Colossians 3:5-7 “Put to death therefore what is earthly in you: sexual immorality, impurity, passion, evil desire, and covetousness, which is idolatry. On account of these the wrath of God is coming. In these you too once walked, when you were living in them.”
One of the possible tendencies when we read the Bible is to think it is speaking to or about someone else rather than us. When we read passages like Colossians 3 above, isn’t it easy, especially if we call our self a Christian, to think about how this passage is talking about those other people who are so sexually immoral and greedy in this world? Our minds can go so easily to someone we know is “living in sin.” We can so easily have an attitude of thankfulness that we aren’t like that, because God’s wrath is coming on people like that. We can look around us and see so many people living in sexual relationships outside of marriage between a man and woman, which is the only sexual relationship that the Bible doesn’t characterize as a sin and cluck our tongues at those people who live like that.

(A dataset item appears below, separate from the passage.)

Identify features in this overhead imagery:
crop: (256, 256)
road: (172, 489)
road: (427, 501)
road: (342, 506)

But Colossians 3 isn’t speaking about those “other people” out there. It uses the word “you” for a reason. It is very specifically talking to you and it’s talking to me. It does this because each and every one of us has a problem with the things listed, and each and every one of us is being commanded about how to deal with it. While our foolish heart is so quick to look at the speck in someone else’s eye, we can be blind to the log that is in our own eye. We should never think that we are above the things listed in Colossians 3 that are described as of an earthly nature and therefore the kind of thing for which God’s wrath is coming. That’s because the passage says we are to put to death what is earthly in us. Notice it doesn’t say, what could be, or what might be, but what most assuredly is. We can’t say, like the infamous President Clinton quote “It depends on what the definition of what ‘is’ is.” That’s because is earthly in you means just that. It is in you – and it is in me.

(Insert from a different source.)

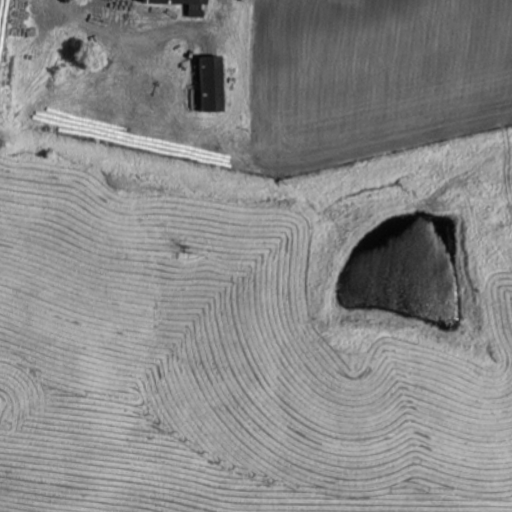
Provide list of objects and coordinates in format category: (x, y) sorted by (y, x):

Right here and right now we have a tendency toward sexual immorality, impurity, and covetousness, if not in blatant outward actions, then in our heart. We are prone to lustful thoughts and to have our eyes linger in places they should not. It was Jesus who said “everyone who looks at a woman with lustful intent has already committed adultery with her in his heart” (Matthew 5:28). So easily, we can have “eyes full of adultery” (2 Peter 2:14), while at the same time being proud of our long-term marriage to the wife of our youth.
So, what are we to do with such things – thoughts, temptations, tendencies? Colossians 3 is quite clear – we are to put it to death, i.e., we are to show no mercy to it and kill it! That means we aren’t to coddle it, play with it, and feed it. When tempted to look at what we should not, we are to turn our eyes elsewhere, immediately! Jesus put it this way “If your right eye causes you to sin, tear it out and throw it away. For it is better that you lose one of your members than that your whole body be thrown into hell” (Matthew 5:29). Notice how He said, “your right eye,” not someone else’s.

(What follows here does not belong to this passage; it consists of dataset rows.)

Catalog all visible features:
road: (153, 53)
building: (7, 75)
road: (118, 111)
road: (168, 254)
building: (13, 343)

May God help us to read the Word of God in the way it was intended – a personal message for each one of us, rather than an impersonal message for someone else. God help us from having the attitude of the Pharisee who prayed “God, I thank you that I am not like other men, extortioners, unjust, adulterers, or even like this tax collector. I fast twice a week; I give tithes of all that I get.” Rather, may we have the attitude of the tax collector in this account, who “standing far off, would not even lift up his eyes to heaven, but beat his breast, saying, ‘God, be merciful to me, a sinner’” (Luke 18:11-12)! Remember, it is the tax collector, rather than the Pharisee who was justified. And Jesus would have us put our self in that tax collector’s shoes, for “it is the one who humbles himself that will be exalted,” and not the other way around.